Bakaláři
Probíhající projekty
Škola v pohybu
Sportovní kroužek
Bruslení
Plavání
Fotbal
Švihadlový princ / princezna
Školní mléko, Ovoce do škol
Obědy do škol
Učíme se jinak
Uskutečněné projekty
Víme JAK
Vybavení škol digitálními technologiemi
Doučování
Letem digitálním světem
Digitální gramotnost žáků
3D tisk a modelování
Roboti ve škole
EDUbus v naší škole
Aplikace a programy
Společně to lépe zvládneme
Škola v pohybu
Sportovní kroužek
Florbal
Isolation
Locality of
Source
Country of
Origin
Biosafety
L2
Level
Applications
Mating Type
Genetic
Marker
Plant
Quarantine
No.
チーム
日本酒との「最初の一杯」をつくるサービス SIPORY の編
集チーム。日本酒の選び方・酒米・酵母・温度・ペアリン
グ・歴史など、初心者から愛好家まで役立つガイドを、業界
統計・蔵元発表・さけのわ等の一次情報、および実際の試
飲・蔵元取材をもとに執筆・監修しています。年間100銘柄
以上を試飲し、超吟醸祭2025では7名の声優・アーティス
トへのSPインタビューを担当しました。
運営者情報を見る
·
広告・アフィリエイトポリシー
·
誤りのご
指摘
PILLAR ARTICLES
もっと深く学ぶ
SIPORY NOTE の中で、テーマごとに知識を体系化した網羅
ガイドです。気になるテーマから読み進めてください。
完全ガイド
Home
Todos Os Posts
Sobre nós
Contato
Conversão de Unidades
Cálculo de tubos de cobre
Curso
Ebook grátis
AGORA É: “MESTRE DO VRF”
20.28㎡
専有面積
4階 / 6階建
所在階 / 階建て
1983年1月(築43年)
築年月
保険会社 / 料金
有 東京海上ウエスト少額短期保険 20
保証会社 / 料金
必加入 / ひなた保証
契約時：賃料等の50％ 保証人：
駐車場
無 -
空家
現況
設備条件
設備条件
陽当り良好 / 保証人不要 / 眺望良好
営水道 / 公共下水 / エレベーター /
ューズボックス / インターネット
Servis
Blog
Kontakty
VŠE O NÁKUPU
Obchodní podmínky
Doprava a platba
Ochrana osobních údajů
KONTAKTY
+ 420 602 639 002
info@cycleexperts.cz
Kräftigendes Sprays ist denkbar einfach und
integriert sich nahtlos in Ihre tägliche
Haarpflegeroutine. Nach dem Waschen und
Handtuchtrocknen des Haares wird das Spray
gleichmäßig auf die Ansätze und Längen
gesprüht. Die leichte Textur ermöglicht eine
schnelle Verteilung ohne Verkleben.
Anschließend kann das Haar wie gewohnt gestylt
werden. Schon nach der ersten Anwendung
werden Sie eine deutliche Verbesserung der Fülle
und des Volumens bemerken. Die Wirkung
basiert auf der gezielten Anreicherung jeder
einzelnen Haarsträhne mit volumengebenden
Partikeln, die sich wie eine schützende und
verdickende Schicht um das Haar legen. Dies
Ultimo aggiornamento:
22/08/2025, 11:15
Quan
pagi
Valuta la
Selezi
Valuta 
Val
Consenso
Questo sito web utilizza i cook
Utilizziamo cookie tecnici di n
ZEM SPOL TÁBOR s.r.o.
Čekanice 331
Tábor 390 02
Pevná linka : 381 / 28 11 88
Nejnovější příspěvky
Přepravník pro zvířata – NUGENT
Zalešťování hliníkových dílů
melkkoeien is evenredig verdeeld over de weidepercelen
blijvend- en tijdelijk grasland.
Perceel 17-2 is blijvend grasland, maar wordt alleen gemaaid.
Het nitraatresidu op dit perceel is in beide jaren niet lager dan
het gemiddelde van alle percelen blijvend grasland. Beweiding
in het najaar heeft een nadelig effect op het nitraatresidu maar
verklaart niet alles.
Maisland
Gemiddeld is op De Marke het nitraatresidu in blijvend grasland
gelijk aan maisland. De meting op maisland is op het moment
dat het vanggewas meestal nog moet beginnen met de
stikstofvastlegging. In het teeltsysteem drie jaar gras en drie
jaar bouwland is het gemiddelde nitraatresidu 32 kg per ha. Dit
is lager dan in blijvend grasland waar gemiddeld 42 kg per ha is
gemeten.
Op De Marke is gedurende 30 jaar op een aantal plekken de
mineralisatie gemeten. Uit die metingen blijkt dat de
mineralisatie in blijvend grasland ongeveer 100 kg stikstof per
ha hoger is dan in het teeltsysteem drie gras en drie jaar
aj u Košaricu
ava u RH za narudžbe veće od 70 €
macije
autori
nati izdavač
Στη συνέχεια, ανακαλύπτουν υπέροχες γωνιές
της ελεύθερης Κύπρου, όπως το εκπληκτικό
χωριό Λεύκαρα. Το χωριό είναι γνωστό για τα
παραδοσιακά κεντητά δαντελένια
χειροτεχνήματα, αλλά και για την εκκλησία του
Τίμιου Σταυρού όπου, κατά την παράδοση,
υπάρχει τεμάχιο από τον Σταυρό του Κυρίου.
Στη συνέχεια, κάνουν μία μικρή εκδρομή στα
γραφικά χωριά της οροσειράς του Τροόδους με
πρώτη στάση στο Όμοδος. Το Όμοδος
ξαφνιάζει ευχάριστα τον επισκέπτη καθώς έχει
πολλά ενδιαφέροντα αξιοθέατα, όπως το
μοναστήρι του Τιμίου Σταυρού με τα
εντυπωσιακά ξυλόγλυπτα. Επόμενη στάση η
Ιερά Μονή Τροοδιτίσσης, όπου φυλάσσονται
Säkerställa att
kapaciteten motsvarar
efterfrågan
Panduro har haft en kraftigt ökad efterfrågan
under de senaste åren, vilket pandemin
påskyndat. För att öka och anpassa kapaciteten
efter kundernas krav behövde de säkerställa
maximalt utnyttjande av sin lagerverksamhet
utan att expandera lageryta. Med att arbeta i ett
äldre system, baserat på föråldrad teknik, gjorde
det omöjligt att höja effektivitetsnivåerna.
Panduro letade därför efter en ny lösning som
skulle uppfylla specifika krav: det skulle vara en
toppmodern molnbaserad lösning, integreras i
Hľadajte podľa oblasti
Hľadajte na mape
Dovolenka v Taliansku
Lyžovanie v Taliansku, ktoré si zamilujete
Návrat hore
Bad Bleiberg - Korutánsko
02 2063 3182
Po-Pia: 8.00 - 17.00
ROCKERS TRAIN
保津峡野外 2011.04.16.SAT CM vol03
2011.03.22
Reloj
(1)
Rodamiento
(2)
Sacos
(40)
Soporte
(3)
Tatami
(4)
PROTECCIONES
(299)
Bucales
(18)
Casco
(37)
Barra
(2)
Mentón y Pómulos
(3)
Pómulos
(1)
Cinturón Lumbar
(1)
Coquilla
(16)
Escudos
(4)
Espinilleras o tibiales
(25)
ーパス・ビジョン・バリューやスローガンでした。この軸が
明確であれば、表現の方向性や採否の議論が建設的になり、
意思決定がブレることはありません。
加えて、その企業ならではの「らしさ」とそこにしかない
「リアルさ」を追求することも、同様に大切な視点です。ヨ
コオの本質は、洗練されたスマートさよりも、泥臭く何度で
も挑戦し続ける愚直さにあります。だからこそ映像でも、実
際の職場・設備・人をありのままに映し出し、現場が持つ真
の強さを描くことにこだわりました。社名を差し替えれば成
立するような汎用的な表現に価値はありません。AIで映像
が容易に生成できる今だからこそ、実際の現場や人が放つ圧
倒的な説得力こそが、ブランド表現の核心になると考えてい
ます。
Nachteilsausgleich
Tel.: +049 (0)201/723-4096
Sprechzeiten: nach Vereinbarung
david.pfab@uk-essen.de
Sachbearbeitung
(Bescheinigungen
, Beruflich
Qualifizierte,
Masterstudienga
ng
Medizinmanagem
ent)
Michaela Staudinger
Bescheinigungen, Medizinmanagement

□ □ □ □

• EXERCISE BRIEF: Find each line in the material above that contains the string "SIPORY", treating uppercase and lowercase letters as distinct, and copy those lines.

• ANSWER TO THIS EXERCISE:
日本酒との「最初の一杯」をつくるサービス SIPORY の編
SIPORY NOTE の中で、テーマごとに知識を体系化した網羅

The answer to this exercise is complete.